Akhirnya, Lady Corvane mengangkat cangkir anggur. “Kita tidak bisa menunggu Aldric memutuskan. Kalau Hale datang, kita harus sudah siap dengan racun di piala, pisau di bayangan, dan mata-mata di setiap lorong.”
Semua mengangguk.
Di balik tirai ruangan, seorang pelayan muda mendengar semuanya. Napasnya bergetar, tangannya gemetar menggenggam nampan kosong. Ia berlari keluar, menembus lorong gelap, menuju ke kamar kecil di bawah tanah.
Di sana, ia membuka cermin kecil. Dari cermin itu, kabut hitam menyebar, dan suara dalam muncul.
“Laporan,” desis suara itu.
Pelayan menunduk dalam. “Bangsawan… mereka bersekutu. Mereka berencana membunuh Pangeran Hale sebelum ia menginjakkan kaki di istana.”
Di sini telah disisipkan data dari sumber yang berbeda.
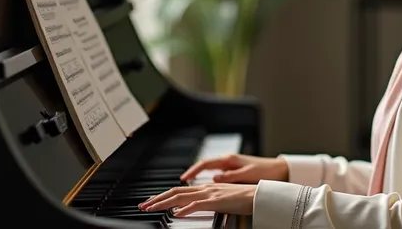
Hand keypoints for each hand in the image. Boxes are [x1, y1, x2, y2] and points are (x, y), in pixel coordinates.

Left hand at [138, 183, 256, 216]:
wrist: (258, 195)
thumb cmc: (243, 198)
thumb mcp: (221, 199)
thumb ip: (206, 202)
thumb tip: (190, 208)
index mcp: (205, 188)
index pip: (179, 191)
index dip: (163, 196)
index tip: (152, 201)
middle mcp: (205, 188)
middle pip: (175, 192)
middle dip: (157, 199)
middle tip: (143, 205)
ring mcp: (210, 194)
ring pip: (181, 197)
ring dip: (164, 203)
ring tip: (151, 209)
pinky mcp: (217, 201)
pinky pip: (198, 205)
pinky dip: (185, 209)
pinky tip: (176, 214)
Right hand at [179, 154, 288, 183]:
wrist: (279, 170)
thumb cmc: (266, 171)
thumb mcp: (247, 174)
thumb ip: (230, 176)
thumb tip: (214, 178)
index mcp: (230, 160)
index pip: (205, 163)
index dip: (193, 171)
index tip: (183, 178)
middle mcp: (228, 161)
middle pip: (204, 166)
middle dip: (191, 173)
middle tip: (181, 181)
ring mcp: (231, 165)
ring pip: (209, 170)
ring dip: (198, 176)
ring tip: (187, 185)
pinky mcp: (235, 171)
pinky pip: (216, 174)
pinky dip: (207, 178)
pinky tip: (204, 185)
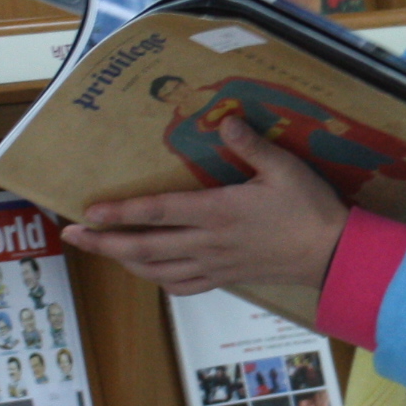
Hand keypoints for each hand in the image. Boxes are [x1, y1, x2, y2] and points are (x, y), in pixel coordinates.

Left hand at [63, 117, 348, 295]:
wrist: (333, 255)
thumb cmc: (310, 208)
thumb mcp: (285, 168)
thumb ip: (252, 145)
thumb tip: (225, 119)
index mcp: (218, 213)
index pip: (158, 213)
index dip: (121, 213)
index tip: (88, 212)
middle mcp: (208, 243)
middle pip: (144, 248)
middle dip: (103, 243)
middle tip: (72, 236)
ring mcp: (215, 265)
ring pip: (156, 270)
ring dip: (123, 261)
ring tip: (102, 250)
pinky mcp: (226, 277)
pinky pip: (182, 285)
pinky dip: (158, 279)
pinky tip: (150, 272)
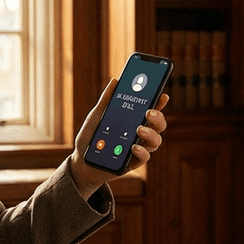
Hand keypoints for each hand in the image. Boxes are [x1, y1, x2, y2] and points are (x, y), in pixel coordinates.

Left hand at [69, 78, 169, 199]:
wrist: (82, 160)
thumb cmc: (91, 136)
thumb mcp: (96, 115)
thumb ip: (106, 100)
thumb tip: (115, 81)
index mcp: (133, 119)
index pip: (151, 109)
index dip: (159, 102)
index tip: (162, 95)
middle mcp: (140, 133)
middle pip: (158, 124)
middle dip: (158, 117)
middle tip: (149, 112)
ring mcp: (139, 147)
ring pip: (156, 140)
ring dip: (151, 133)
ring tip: (139, 129)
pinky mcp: (134, 162)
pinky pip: (145, 157)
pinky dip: (142, 151)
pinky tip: (134, 147)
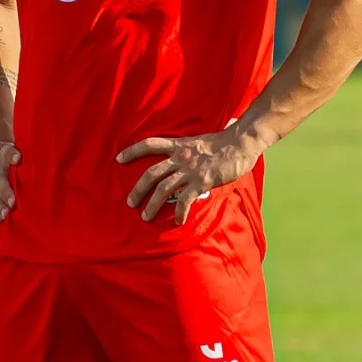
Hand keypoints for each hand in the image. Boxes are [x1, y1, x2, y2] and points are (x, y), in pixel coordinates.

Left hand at [117, 126, 263, 224]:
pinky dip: (179, 211)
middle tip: (130, 202)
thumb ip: (193, 147)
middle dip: (138, 189)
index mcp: (179, 145)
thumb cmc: (227, 140)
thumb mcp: (202, 140)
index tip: (119, 159)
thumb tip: (191, 149)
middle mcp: (181, 157)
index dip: (133, 151)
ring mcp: (190, 170)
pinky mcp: (202, 181)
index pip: (150, 144)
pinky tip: (178, 221)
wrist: (242, 142)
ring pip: (163, 189)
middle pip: (151, 173)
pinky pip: (185, 199)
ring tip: (145, 216)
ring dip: (152, 204)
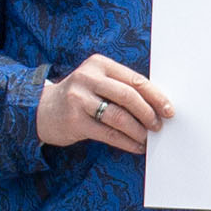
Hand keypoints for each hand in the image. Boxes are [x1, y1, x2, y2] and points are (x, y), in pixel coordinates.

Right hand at [36, 54, 173, 153]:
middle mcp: (88, 78)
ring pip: (119, 117)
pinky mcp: (74, 121)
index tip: (169, 109)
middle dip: (148, 113)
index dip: (155, 96)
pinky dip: (126, 142)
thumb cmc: (79, 96)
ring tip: (147, 138)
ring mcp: (79, 99)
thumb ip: (121, 87)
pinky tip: (135, 146)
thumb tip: (157, 105)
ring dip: (138, 130)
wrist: (42, 109)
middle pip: (128, 96)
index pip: (134, 79)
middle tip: (158, 125)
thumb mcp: (96, 81)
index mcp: (99, 64)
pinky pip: (108, 134)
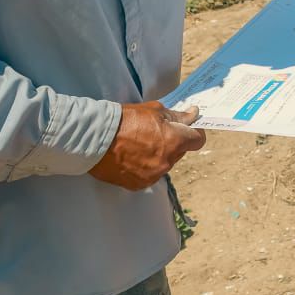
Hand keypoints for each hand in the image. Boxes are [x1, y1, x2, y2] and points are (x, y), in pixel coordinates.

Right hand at [88, 101, 206, 190]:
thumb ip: (176, 116)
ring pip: (164, 164)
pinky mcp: (139, 184)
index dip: (194, 133)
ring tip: (138, 145)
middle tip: (156, 133)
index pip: (198, 140)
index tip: (187, 128)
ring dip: (159, 156)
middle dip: (173, 143)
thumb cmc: (125, 120)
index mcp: (174, 142)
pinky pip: (149, 175)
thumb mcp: (154, 110)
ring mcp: (153, 175)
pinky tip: (131, 157)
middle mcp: (167, 162)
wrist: (96, 138)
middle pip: (180, 152)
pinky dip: (145, 167)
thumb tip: (193, 116)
Suara itu tertawa rendah, bergema bagai bisikan ribuan mulut. “Bagus… biarkan mereka melakukannya. Semakin mereka membenci api, semakin mudah bayangan menyusup ke mahkota.”
Sementara itu, di jalan selatan jauh dari ibukota, Edrick menunggang kudanya, tanpa tahu bahwa bukan hanya bayangan yang menantinya.
Musuh terbesarnya mungkin bukan Malrik di kegelapan, tapi darah bangsawan yang seharusnya menjadi sekutunya.